Advantage Ford, 402 N. Main St., Ottawa, plans to build a 26,645-square-foot dealership and service center next year on 3.9 acres of land southeast of the intersection of East 23rd and South Oak streets in a commercial district on Ottawa’s south side.
With an estimated construction cost — including landscaping and parking lots — of about $2.2 million, the project’s total cost would be about $3 million, according to a city report. Advantage Ford’s TIF request is for tax increments totaling $750,000 — to be paid out over eight years — to recoup most of the land acquisition cost for the construction project.
The three parcels of land where the dealership would be built are located at 2330 S. Oak, 2320 S. Oak and 244 E. 23rd streets — within the 604 acres of developed and undeveloped tracts that comprise the South 59 TIF District, established by the city in 2008.
TIFs are created by local municipal governments to provide incentives to lure private investment and help finance infrastructure improvements. TIFs work by capturing new property tax revenues from a specific area and re-investing those revenues in that area.
“A TIF is a program that allows new property tax increments, created by a new project, to pay for approved project costs within the TIF District,” Wynndee Lee, the city’s director of planning and codes administration, told city commissioners earlier this month regarding Ford’s proposal. “Generally that’s infrastructure, but TIF funds also are eligible for acquisition costs and limited site development costs.”
Love’s Travel Stop, 203 E. 27th St., used TIF dollars to recoup some of the cost of putting in a sanitary sewer system at its location in the South 59 TIF District, Lee said.
“We are writing the check for the land acquisition,” Pyrant said. “We are not asking the city for one dollar to purchase the land.”
Jeff Richards, city commissioner, also stated during the hearing the city would not be out any money under this TIF proposal.
“We would still collect property taxes on the site, and we would collect 5 percent of the TIF [monies] to cover our administrative costs,” Richards said. “There is no financial risk on the part of the city.”
The city’s financial advisor Bruce Kimmel, a senior financial adviser with Ehlers, a Roseville, Minn.-based firm that specializes in public finance issues, estimated the TIF-captured assessed value of the Ford project to be $672,232 — which would be paid out to Ford in annual TIF reimbursements of $96,011, up to a total amount of $750,000.

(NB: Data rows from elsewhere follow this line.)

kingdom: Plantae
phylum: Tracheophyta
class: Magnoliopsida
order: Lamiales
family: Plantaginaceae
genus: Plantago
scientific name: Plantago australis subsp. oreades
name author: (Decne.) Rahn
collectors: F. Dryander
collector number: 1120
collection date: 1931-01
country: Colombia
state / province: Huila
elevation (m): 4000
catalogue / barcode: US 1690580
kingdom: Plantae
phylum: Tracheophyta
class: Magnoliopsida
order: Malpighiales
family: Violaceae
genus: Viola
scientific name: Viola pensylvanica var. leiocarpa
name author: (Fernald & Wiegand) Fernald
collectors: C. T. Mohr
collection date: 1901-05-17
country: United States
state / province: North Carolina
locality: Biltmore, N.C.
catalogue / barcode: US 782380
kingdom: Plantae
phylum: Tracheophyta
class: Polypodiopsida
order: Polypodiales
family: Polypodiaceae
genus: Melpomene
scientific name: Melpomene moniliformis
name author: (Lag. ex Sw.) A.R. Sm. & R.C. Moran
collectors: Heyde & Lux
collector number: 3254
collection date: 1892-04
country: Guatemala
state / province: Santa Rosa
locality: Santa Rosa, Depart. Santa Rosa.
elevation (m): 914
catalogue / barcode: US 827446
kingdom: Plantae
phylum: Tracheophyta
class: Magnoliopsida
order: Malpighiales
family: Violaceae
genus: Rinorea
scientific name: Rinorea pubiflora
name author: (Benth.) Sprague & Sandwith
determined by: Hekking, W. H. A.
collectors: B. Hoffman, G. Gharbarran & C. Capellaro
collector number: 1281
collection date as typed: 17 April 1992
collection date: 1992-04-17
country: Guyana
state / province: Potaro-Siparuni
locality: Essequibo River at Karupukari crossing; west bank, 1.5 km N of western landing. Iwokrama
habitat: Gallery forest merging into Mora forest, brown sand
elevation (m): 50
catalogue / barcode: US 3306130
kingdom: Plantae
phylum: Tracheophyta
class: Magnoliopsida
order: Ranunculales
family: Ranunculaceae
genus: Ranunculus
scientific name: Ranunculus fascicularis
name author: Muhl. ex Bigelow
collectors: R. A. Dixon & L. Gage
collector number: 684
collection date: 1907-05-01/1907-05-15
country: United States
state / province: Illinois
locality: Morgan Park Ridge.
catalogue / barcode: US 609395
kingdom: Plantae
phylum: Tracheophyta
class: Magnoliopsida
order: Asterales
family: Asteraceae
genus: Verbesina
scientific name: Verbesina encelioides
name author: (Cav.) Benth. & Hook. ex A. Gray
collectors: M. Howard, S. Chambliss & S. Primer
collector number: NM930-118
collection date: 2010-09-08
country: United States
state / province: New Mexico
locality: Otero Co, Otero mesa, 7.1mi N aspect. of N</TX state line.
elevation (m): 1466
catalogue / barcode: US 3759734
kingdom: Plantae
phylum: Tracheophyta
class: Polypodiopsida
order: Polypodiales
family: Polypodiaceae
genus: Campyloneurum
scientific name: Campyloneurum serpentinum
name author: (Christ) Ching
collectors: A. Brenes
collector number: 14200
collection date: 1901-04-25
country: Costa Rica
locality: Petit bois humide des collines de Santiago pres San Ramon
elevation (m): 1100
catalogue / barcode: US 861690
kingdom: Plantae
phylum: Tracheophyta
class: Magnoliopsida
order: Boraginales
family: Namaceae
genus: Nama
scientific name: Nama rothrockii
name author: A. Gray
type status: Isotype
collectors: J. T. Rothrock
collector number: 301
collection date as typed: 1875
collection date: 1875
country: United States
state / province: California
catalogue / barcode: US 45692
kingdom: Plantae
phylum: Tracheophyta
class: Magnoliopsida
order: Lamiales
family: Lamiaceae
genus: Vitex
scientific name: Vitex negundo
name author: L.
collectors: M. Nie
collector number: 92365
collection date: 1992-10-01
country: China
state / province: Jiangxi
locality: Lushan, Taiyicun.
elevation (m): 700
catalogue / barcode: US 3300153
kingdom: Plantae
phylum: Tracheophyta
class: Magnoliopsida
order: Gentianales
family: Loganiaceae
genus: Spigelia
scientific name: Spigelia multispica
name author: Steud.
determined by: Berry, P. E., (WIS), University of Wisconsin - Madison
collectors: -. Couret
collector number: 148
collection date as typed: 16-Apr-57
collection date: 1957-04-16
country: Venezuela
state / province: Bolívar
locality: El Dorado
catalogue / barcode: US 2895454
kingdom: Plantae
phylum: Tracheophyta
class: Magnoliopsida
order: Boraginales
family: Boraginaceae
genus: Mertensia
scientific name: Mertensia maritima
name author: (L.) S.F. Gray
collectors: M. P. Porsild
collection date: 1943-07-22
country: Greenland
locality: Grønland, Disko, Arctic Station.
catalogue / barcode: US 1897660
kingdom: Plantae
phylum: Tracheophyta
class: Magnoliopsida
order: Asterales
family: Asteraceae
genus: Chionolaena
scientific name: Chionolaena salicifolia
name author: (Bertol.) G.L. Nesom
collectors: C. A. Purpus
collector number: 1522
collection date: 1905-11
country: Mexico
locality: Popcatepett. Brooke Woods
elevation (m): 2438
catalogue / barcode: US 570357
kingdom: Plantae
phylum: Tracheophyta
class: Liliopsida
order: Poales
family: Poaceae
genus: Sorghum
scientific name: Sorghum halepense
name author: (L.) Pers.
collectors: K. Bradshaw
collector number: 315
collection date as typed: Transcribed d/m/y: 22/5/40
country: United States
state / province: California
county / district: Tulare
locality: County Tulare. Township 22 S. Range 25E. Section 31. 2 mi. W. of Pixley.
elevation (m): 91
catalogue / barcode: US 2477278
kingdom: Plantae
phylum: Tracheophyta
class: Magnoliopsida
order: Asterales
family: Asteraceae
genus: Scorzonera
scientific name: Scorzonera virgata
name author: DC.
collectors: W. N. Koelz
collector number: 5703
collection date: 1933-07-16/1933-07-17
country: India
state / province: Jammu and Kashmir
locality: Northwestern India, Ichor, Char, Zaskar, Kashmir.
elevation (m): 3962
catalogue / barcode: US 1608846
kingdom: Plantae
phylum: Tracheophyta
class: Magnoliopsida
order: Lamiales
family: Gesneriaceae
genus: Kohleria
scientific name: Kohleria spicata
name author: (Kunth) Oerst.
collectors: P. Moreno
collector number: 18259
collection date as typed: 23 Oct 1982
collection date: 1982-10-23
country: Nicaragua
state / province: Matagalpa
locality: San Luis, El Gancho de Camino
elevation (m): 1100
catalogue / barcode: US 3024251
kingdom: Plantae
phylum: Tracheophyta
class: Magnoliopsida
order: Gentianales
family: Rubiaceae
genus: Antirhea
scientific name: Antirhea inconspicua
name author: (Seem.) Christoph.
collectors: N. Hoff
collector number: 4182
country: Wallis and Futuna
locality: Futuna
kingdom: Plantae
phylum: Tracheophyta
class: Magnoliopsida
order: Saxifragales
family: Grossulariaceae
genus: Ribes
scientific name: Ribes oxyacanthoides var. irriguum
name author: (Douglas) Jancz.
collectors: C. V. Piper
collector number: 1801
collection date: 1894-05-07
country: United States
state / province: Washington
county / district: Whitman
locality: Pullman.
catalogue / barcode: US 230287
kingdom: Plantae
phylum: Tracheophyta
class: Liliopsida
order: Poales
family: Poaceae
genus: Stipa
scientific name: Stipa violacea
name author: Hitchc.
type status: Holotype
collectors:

Pyrant said at the public hearing these tax reimbursements would help the business generate enough cash flow to make the venture viable.
Lee said the reimbursements would be paid out to Advantage Ford through the course of about eight years. A TIF project plan is set for 20 years, Lee said, so tax increments collected during the remaining 12 years of Ford’s project could be reinvested in other projects within the TIF District.